## THE TASK
The result should be every line in the data below that carries the string "Skills".

(Transcribed page contents)
──────

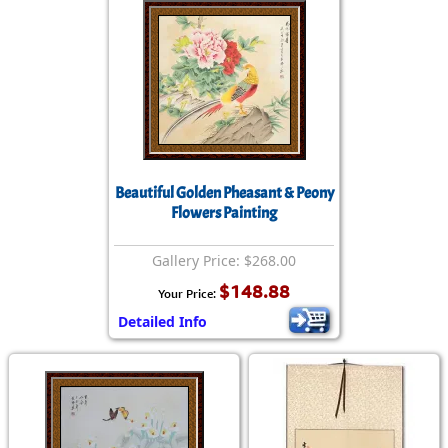
Beautiful Golden Pheasant & Peony
Flowers Painting
Gallery Price: $268.00
$148.88
Your Price:
Detailed Info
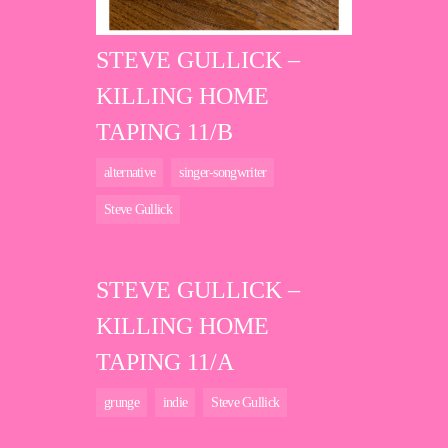
STEVE GULLICK –
KILLING HOME
TAPING 11/B
alternative
singer-songwriter
Steve Gullick
STEVE GULLICK –
KILLING HOME
TAPING 11/A
grunge
indie
Steve Gullick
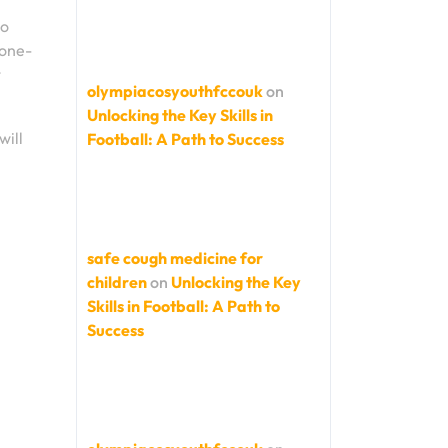
to
 one-
t
olympiacosyouthfccouk
on
Unlocking the Key Skills in
will
Football: A Path to Success
safe cough medicine for
children
on
Unlocking the Key
Skills in Football: A Path to
Success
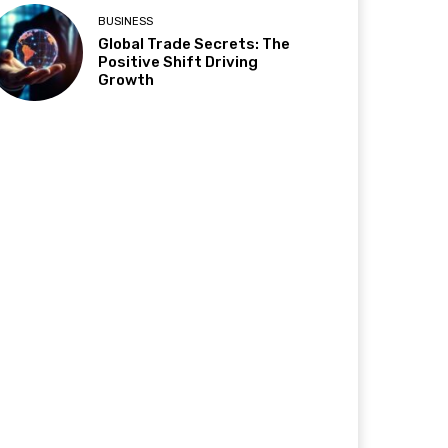
BUSINESS
Global Trade Secrets: The
Positive Shift Driving
Growth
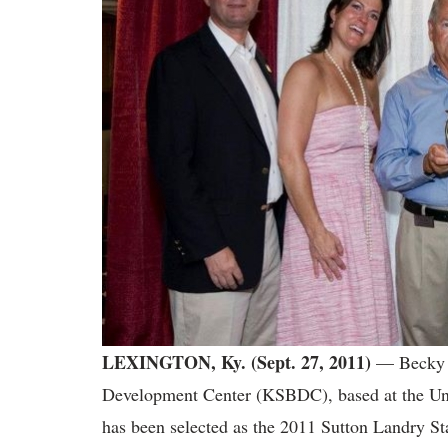
LEXINGTON, Ky.
(Sept. 27, 2011)
— Becky N
Development Center (KSBDC), based at the Uni
has been selected as the 2011 Sutton Landry St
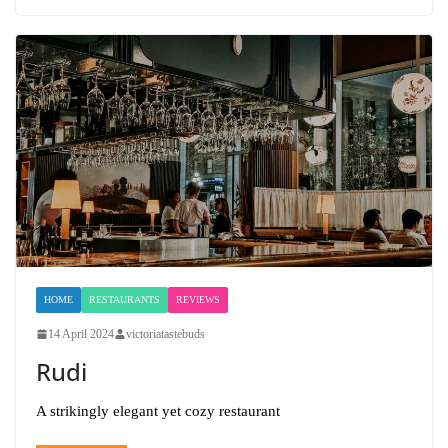
HOME
RESTAURANTS
REVIEWS
14 April 2024
victoriatastebuds
Rudi
A strikingly elegant yet cozy restaurant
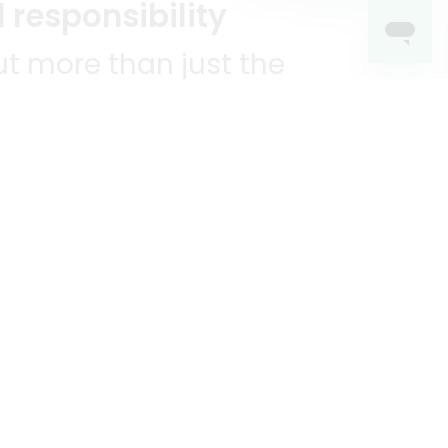
 responsibility
t more than just the
unities we serve.
KEEP IN TOUCH!
?
R YOU!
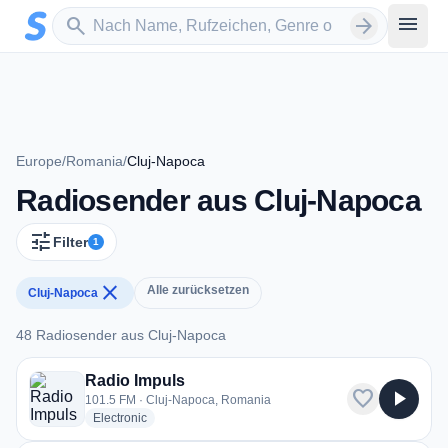
Zum Hauptinhalt springen
Sender suchen
menu
search
arrow_forward
Europe
/
Romania
/
Cluj-Napoca
Radiosender aus Cluj-Napoca
tune
Filter
1
close
Alle zurücksetzen
Cluj-Napoca
48 Radiosender aus Cluj-Napoca
48 Radiosender aus Cluj-Napoca
Radio Impuls
favorite
play_arrow
101.5 FM · Cluj-Napoca, Romania
radio stations
Electronic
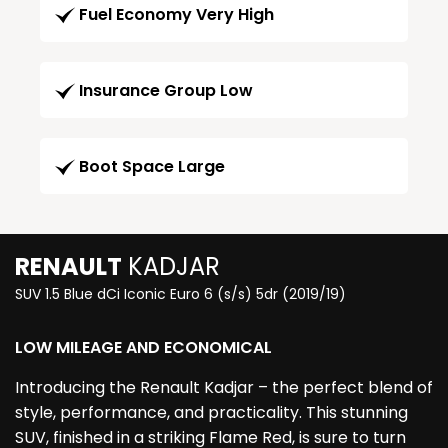
Fuel Economy Very High
Insurance Group Low
Boot Space Large
RENAULT
KADJAR
SUV 1.5 Blue dCi Iconic Euro 6 (s/s) 5dr (2019/19)
LOW MILEAGE AND ECONOMICAL
Introducing the Renault Kadjar – the perfect blend of
style, performance, and practicality. This stunning
SUV, finished in a striking Flame Red, is sure to turn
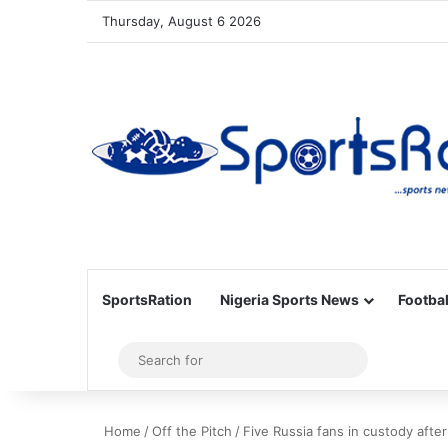
Thursday, August 6 2026
SportsRation
Nigeria Sports News
Footbal
Sidebar
Search
for
Home
/
Off the Pitch
/
Five Russia fans in custody afte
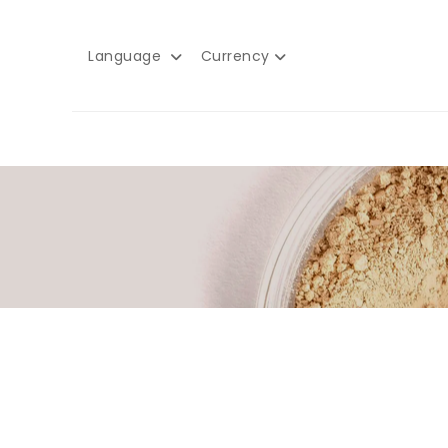
Language
Currency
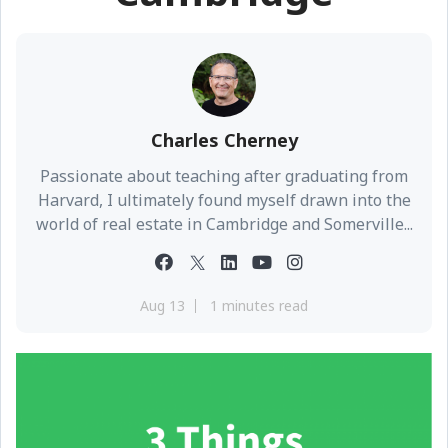
Charles Cherney
Passionate about teaching after graduating from
Harvard, I ultimately found myself drawn into the
world of real estate in Cambridge and Somerville...
Aug 13
1 minutes read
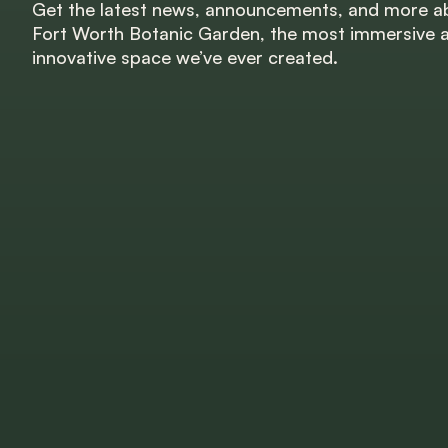
Get the latest news, announcements, and more a
Fort Worth Botanic Garden, the most immersive 
innovative space we’ve ever created.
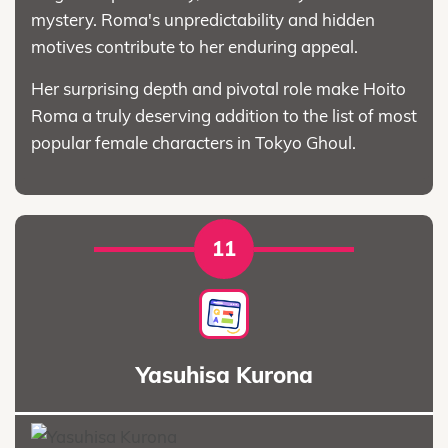
mystery. Roma's unpredictability and hidden
motives contribute to her enduring appeal.
Her surprising depth and pivotal role make Hoito
Roma a truly deserving addition to the list of most
popular female characters in Tokyo Ghoul.
11
Yasuhisa Kurona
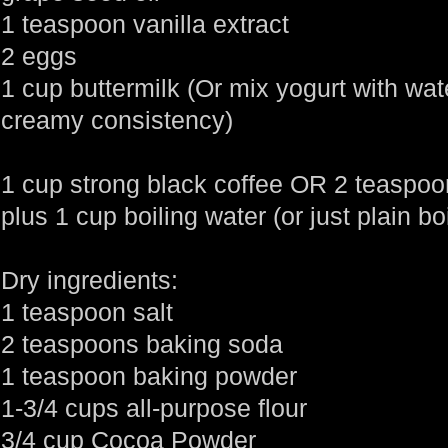
1 teaspoon vanilla extract
2 eggs
1 cup buttermilk (Or mix yogurt with wate
creamy consistency)
1 cup strong black coffee OR 2 teaspoo
plus 1 cup boiling water (or just plain bo
Dry ingredients:
1 teaspoon salt
2 teaspoons baking soda
1 teaspoon baking powder
1-3/4 cups all-purpose flour
3/4 cup Cocoa Powder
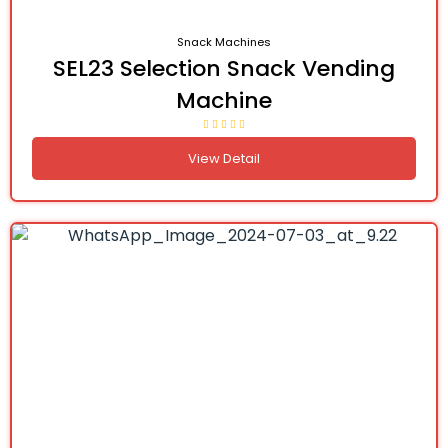
Snack Machines
SEL23 Selection Snack Vending
Machine
View Detail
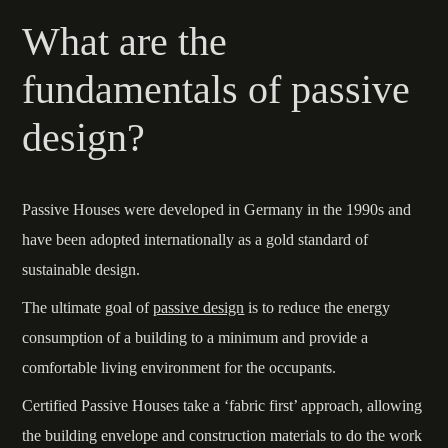
What are the
fundamentals of passive
design?
Passive Houses were developed in Germany in the 1990s and
have been adopted internationally as a gold standard of
sustainable design.
The ultimate goal of
passive design
is to reduce the energy
consumption of a building to a minimum and provide a
comfortable living environment for the occupants.
Certified Passive Houses take a ‘fabric first’ approach, allowing
the building envelope and construction materials to do the work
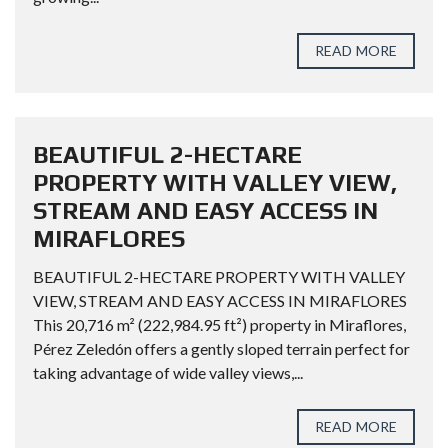
READ MORE
BEAUTIFUL 2-HECTARE
PROPERTY WITH VALLEY VIEW,
STREAM AND EASY ACCESS IN
MIRAFLORES
BEAUTIFUL 2-HECTARE PROPERTY WITH VALLEY
VIEW, STREAM AND EASY ACCESS IN MIRAFLORES
This 20,716 m² (222,984.95 ft²) property in Miraflores,
Pérez Zeledón offers a gently sloped terrain perfect for
taking advantage of wide valley views,...
READ MORE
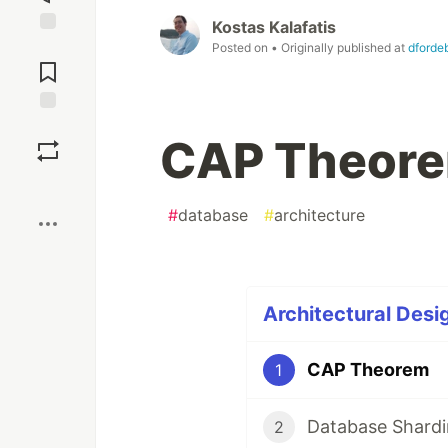
Kostas Kalafatis
Jump to
Posted on
• Originally published at
dforde
Comments
Save
CAP Theor
Boost
#
database
#
architecture
Architectural Desig
CAP Theorem
1
Database Shard
2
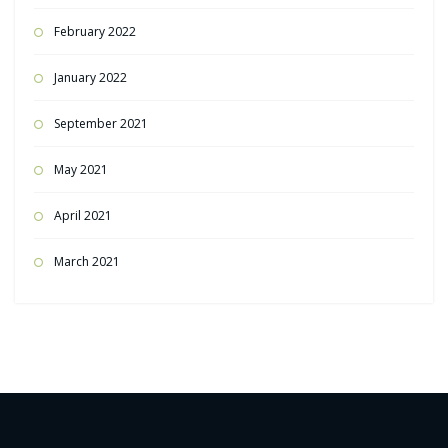
February 2022
January 2022
September 2021
May 2021
April 2021
March 2021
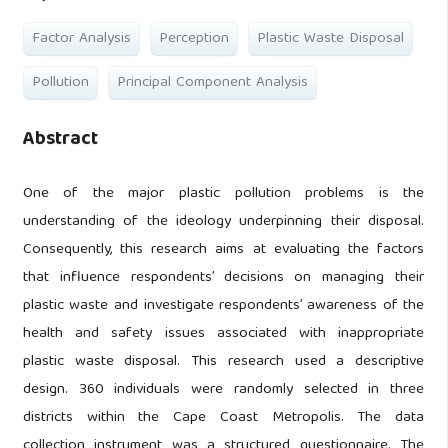
Factor Analysis
Perception
Plastic Waste Disposal
Pollution
Principal Component Analysis
Abstract
One of the major plastic pollution problems is the
understanding of the ideology underpinning their disposal.
Consequently, this research aims at evaluating the factors
that influence respondents’ decisions on managing their
plastic waste and investigate respondents’ awareness of the
health and safety issues associated with inappropriate
plastic waste disposal. This research used a descriptive
design. 360 individuals were randomly selected in three
districts within the Cape Coast Metropolis. The data
collection instrument was a structured questionnaire. The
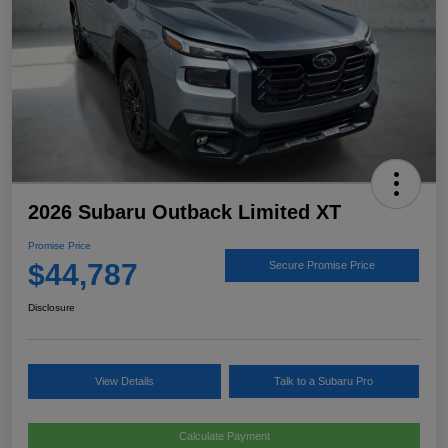
2026 Subaru Outback Limited XT
Promise Price
$44,787
Secure Promise Price
Disclosure
View Details
Talk to a Subaru Pro
Calculate Payment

──────

## TASK RESPONSE
Unlocking the Key Skills in
Skills in Football: A Path to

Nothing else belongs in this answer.